Airline Responses and Industry Tensions
Resistance to Immediate Fare Increases
Despite rising costs, many Nigerian airlines have maintained:
- Average ticket prices around ₦195,000
This has raised concerns about sustainability, as operators admit current pricing cannot last.
Imminent Fare Hikes
Industry stakeholders warn that:
- Airfares may increase by 20–25% in the short term
- Ticket prices could double if fuel reaches ₦3,000 per litre
- Additional fuel surcharges may be introduced
An industry expert, Samuel Caulcrick, emphasized that rising fuel costs will inevitably be reflected in ticket pricing.
Regulatory Dispute
Tensions have emerged between airlines and regulators:
- The Federal Competition and Consumer Protection Commission (FCCPC), accused airlines of price fixing
- Airlines rejected the claim, citing cost pressures
A spokesperson for United Nigeria Airlines, Chibuike Uloka, urged regulators to engage operators directly, highlighting the unsustainable nature of current pricing.
He warned that:
- If fuel reaches ₦3,000/litre, some airlines may cease operations
- Remaining operators will be forced to raise fares significantly
Operational Impact
Capacity Reduction
Globally and locally, airlines are:
- Reducing flight frequencies
- Cutting less profitable routes
- Adjusting schedules to conserve fuel
In Nigeria, this could result in:
- Reduced connectivity between cities
- Higher load factors (more crowded flights)
Planning Instability
Frequent price changes—sometimes multiple times within weeks—have:
- Complicated budgeting
- Disrupted ticket pricing strategies
- Increased financial risk
Passenger Impact
Rising Airfares
Passengers should expect:
- Immediate fare increases of 20–25%
- Possible doubling of ticket prices if fuel prices continue rising
- Introduction of additional charges and surcharges
Reduced Travel Accessibility
Higher fares and reduced capacity may:
- Limit travel options
- Reduce affordability for average passengers
- Impact business and domestic mobility
Broader Economic Implications
The aviation fuel crisis extends beyond airlines:
- Increased travel costs could affect tourism and commerce
- Higher logistics costs may impact goods movement
- Economic activity could slow due to reduced mobility
In Nigeria, where air travel is often a necessity due to infrastructure gaps, the impact is even more pronounced.
Future Outlook
Short-Term
- Continued volatility in fuel prices
- Gradual but inevitable airfare increases
- Potential airline shutdowns if conditions worsen
Medium-Term
- Greater reliance on local refining (including Dangote refinery output)

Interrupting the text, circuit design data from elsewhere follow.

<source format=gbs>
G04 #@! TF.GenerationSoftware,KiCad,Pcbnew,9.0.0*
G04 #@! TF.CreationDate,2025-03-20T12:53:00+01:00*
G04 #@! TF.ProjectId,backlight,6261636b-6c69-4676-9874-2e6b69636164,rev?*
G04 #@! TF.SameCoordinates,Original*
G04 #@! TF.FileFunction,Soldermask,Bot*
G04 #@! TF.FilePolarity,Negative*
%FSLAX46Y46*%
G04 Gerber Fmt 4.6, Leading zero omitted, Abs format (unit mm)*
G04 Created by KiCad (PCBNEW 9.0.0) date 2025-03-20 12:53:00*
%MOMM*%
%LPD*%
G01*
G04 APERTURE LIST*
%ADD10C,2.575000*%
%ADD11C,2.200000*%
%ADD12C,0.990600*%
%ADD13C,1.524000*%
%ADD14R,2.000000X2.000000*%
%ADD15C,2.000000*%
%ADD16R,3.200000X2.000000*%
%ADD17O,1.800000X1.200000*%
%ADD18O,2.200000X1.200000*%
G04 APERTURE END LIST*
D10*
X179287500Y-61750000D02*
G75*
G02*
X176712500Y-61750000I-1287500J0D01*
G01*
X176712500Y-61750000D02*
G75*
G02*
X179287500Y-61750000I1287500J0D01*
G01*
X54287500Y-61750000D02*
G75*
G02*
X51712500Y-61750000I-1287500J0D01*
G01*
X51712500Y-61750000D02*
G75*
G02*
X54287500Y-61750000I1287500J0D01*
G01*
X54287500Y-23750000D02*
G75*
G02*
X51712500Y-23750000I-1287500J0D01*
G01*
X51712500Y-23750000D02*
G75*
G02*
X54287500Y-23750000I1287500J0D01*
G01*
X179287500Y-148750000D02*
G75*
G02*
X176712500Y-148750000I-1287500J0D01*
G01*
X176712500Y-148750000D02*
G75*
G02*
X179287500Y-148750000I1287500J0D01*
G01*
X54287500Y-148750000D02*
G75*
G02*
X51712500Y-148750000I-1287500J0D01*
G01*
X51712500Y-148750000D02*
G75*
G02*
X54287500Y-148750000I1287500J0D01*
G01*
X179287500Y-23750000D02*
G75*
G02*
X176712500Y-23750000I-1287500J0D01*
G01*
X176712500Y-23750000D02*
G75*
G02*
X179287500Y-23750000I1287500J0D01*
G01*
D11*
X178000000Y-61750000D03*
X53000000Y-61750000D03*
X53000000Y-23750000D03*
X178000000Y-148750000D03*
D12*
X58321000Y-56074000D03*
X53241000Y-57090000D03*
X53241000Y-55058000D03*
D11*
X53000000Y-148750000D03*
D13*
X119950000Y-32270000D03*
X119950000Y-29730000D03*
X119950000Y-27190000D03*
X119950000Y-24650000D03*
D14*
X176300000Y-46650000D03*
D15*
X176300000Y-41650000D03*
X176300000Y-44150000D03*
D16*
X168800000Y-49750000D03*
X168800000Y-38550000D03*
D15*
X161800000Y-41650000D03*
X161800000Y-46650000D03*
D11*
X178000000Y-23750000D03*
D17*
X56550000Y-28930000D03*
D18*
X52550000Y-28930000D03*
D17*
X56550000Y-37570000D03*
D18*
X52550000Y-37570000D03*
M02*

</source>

- Possible government intervention or policy adjustments
- Increased operational efficiency by airlines
Long-Term Risks
- Industry consolidation as weaker airlines exit
- Structural shift toward permanently higher fares
- Increased vulnerability to global oil shocks
Conclusion
The surge in jet fuel prices has created a dual-layer crisis: a global aviation shock and a localised Nigerian cost emergency.

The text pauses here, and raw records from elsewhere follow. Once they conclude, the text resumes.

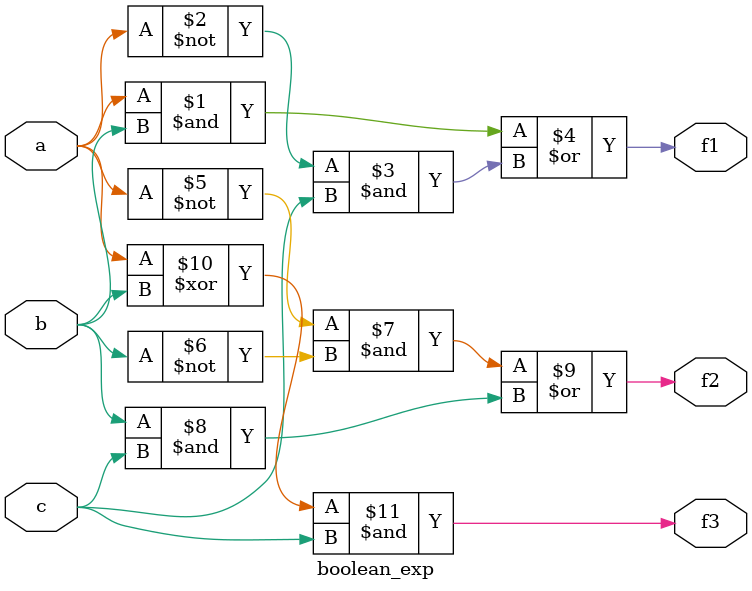
<source format=v>
module boolean_exp(
input a,b,c,
output f1,f2,f3
);
assign f1=(a&b)|(~a&c);
assign f2=(~a&~b)|(b&c);
assign f3=(a^b)&c;
endmodule

</source>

With Jet A1 prices rising from under ₦1,000 to nearly ₦3,000 per litre, airlines are operating under extreme pressure. While they have temporarily shielded passengers from the full impact, this is no longer sustainable.
The outcome is increasingly clear:
- Airfares will rise
- Airline capacity may shrink
- Industry structure could change permanently
Unless fuel prices stabilise or structural reforms are implemented, Nigeria’s aviation sector—and the global industry at large—faces a prolonged period of turbulence.